Próbę wywozu elektrośmieci udaremniły niedawno służby celne w gdyńskim porcie. Polska firma zadeklarowała wywóz 2,3 tys.  używanych obudów komputerów z wymontowanym dyskiem twardym i nagrywarką. W wyniku rewizji stwierdzono, że były to kompletne używane komputery . Łączna masa zatrzymanego ładunku wyniosła prawie 18 ton.

W sumie w tym roku służbom celnym udało się udaremnić nielegalny wywóz ponad 62 ton zużytego sprzętu elektronicznego i elektrycznego. Zatrzymane  elektrośmieci  miały być nielegalnie wywiezione do  krajów rozwijających się m.in. do Tanzanii, Gabonu, Pakistanu, Chin.

- Elektrośmieci to zepsute lub niepotrzebne urządzenia działające na prąd lub baterie, takie jak komputery, lodówki, telefony, telewizory, zabawki, a także zużyte świetlówki. Na całym świecie jest produkowanych ponad 40 milionów ton elektrośmieci rocznie i liczba ta rośnie w zatrważającym tempie – mówi Paweł Średziński z WWF Polska.

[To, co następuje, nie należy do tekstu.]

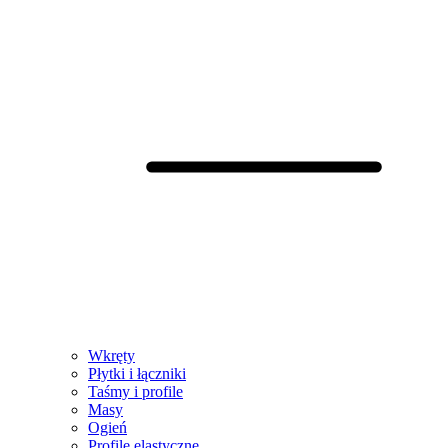
Wkręty
Płytki i łączniki
Taśmy i profile
Masy
Ogień
Profile elastyczne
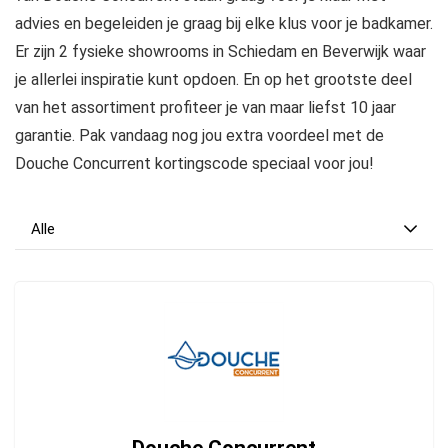
advies en begeleiden je graag bij elke klus voor je badkamer.
Er zijn 2 fysieke showrooms in Schiedam en Beverwijk waar
je allerlei inspiratie kunt opdoen. En op het grootste deel
van het assortiment profiteer je van maar liefst 10 jaar
garantie. Pak vandaag nog jou extra voordeel met de
Douche Concurrent kortingscode speciaal voor jou!
Alle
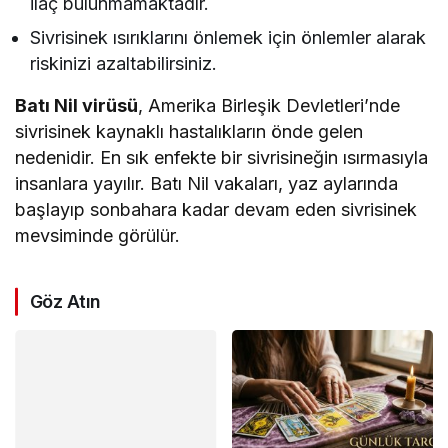
ilaç bulunmamaktadır.
Sivrisinek ısırıklarını önlemek için önlemler alarak
riskinizi azaltabilirsiniz.
Batı Nil virüsü
, Amerika Birleşik Devletleri’nde
sivrisinek kaynaklı hastalıkların önde gelen
nedenidir. En sık enfekte bir sivrisineğin ısırmasıyla
insanlara yayılır. Batı Nil vakaları, yaz aylarında
başlayıp sonbahara kadar devam eden sivrisinek
mevsiminde görülür.
Göz Atın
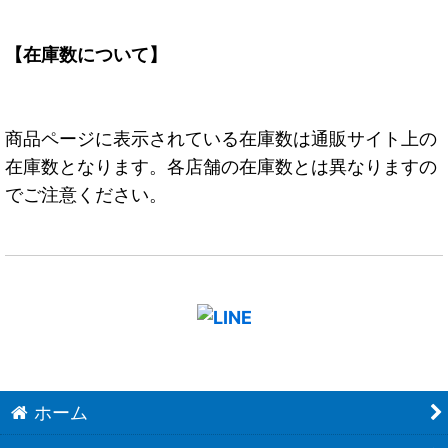
【在庫数について】
商品ページに表示されている在庫数は通販サイト上の
在庫数となります。各店舗の在庫数とは異なりますの
でご注意ください。
ホーム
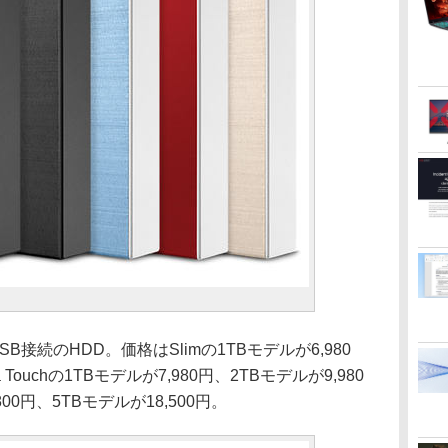
SB接続のHDD。価格はSlimの1TBモデルが6,980
a Touchの1TBモデルが7,980円、2TBモデルが9,980
,800円、5TBモデルが18,500円。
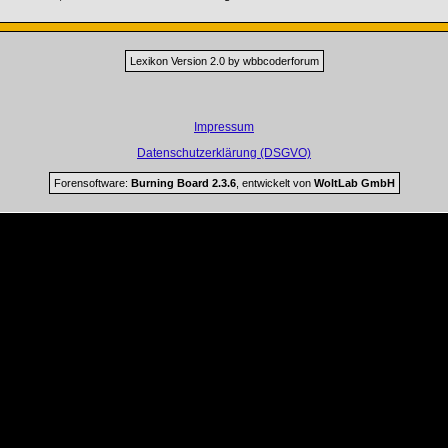
Lexikon Version 2.0 by wbbcoderforum
Impressum
Datenschutzerklärung (DSGVO)
Forensoftware:
Burning Board 2.3.6
, entwickelt von
WoltLab GmbH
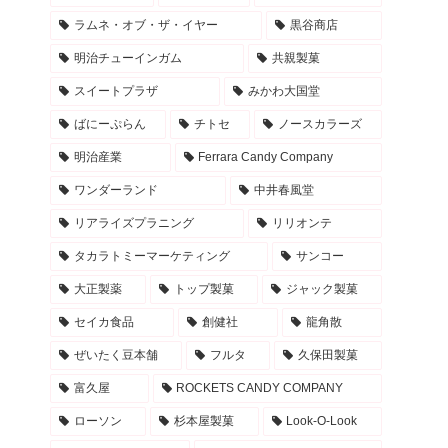
ラムネ・オブ・ザ・イヤー
黒谷商店
明治チューインガム
共親製菓
スイートプラザ
みかわ大国堂
ばにーぷらん
チトセ
ノースカラーズ
明治産業
Ferrara Candy Company
ワンダーランド
中井春風堂
リアライズプラニング
リリオンテ
タカラトミーマーケティング
サンコー
大正製薬
トップ製菓
ジャック製菓
セイカ食品
創健社
龍角散
ぜいたく豆本舗
フルタ
久保田製菓
富久屋
ROCKETS CANDY COMPANY
ローソン
杉本屋製菓
Look-O-Look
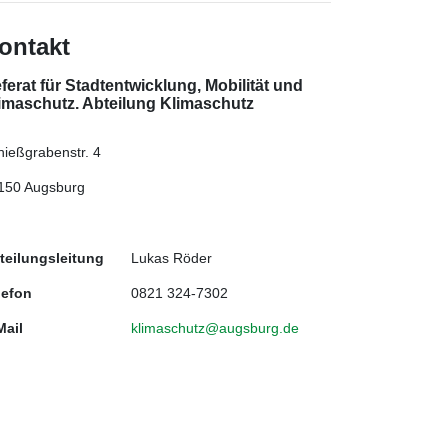
ontakt
ferat für Stadtentwicklung, Mobilität und
imaschutz. Abteilung Klimaschutz
hießgrabenstr. 4
150 Augsburg
teilungsleitung
Lukas Röder
lefon
0821 324-7302
Mail
klimaschutz@augsburg.de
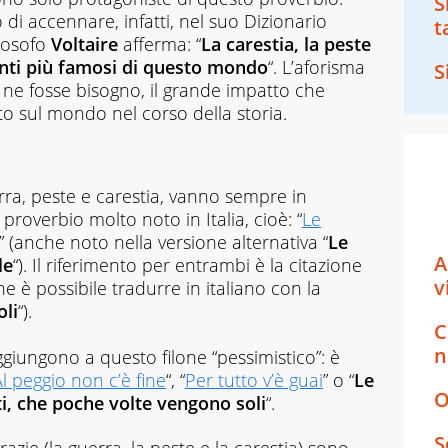
S
 accennare, infatti, nel suo Dizionario
t
filosofo
Voltaire
afferma: “
La carestia, la peste
ienti più famosi di questo mondo
“. L’aforisma
S
e ne fosse bisogno, il grande impatto che
o sul mondo nel corso della storia.
erra, peste e carestia, vanno sempre in
roverbio molto noto in Italia, cioè: “
Le
” (anche noto nella versione alternativa “
Le
A
le
“). Il riferimento per entrambi è la citazione
v
che è possibile tradurre in italiano con la
oli
“).
C
n
ggiungono a questo filone “pessimistico”: è
l peggio non c’è fine
“, “
Per tutto v’è guai
” o “
Le
O
ti, che poche volte vengono soli
“.
S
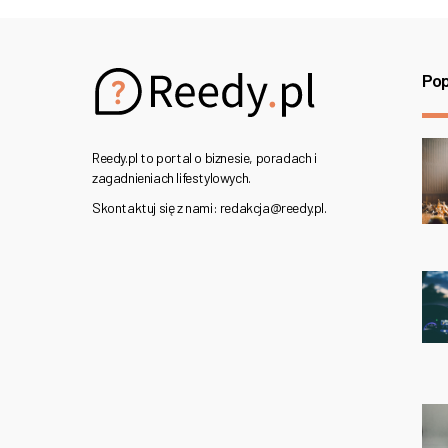
Pop
Reedy.pl to portal o biznesie, poradach i
zagadnieniach lifestylowych.
Skontaktuj się z nami: redakcja@reedy.pl.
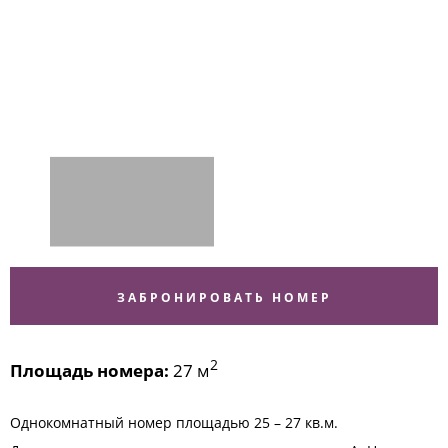
ЗАБРОНИРОВАТЬ НОМЕР
2
Площадь номера:
27 м
Однокомнатный номер площадью 25 – 27 кв.м.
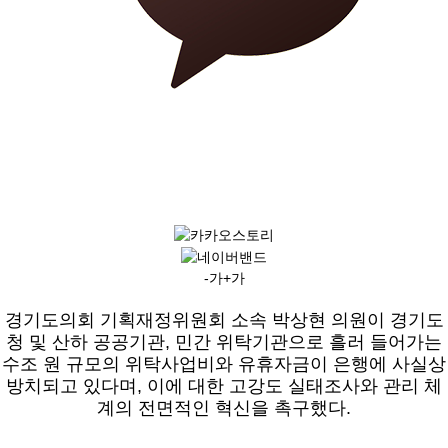
-가
+가
경기도의회 기획재정위원회 소속 박상현 의원이 경기도
청 및 산하 공공기관, 민간 위탁기관으로 흘러 들어가는
수조 원 규모의 위탁사업비와 유휴자금이 은행에 사실상
방치되고 있다며, 이에 대한 고강도 실태조사와 관리 체
계의 전면적인 혁신을 촉구했다.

Przemieszczanie niebezpiecznych odpadów reguluje unijne rozporządzenie z 2006 roku, które m.in. zakazuje wywozu odpadów niebezpiecznych do krajów, spoza  OECD.  Powód jest prosty: w biednych krajach niebezpieczne odpady trafiają do amatorskiego demontażu cennych części (m.in. miedzi, srebra, złota, aluminium), powodując jednocześnie choroby ludzi i zatrucie środowiska. Z niezabezpieczonych elektrośmieci w czasie ich nieprawidłowego składowania lub demontażu do środowiska trafiają metale ciężkie m.in. kadm, nikiel, ołów, ale też rtęć i rakotwórcze dioksyny i furany.

Ekolodzy apelują, by zużyty sprzęt poddawać recyklingowi w kraju. WWF radzi, by  Polacy sprawdzali, czy firma, której oddajemy odpady, działa legalnie i znajduje się w rejestrze Głównego Inspektoratu Ochrony Środowiska.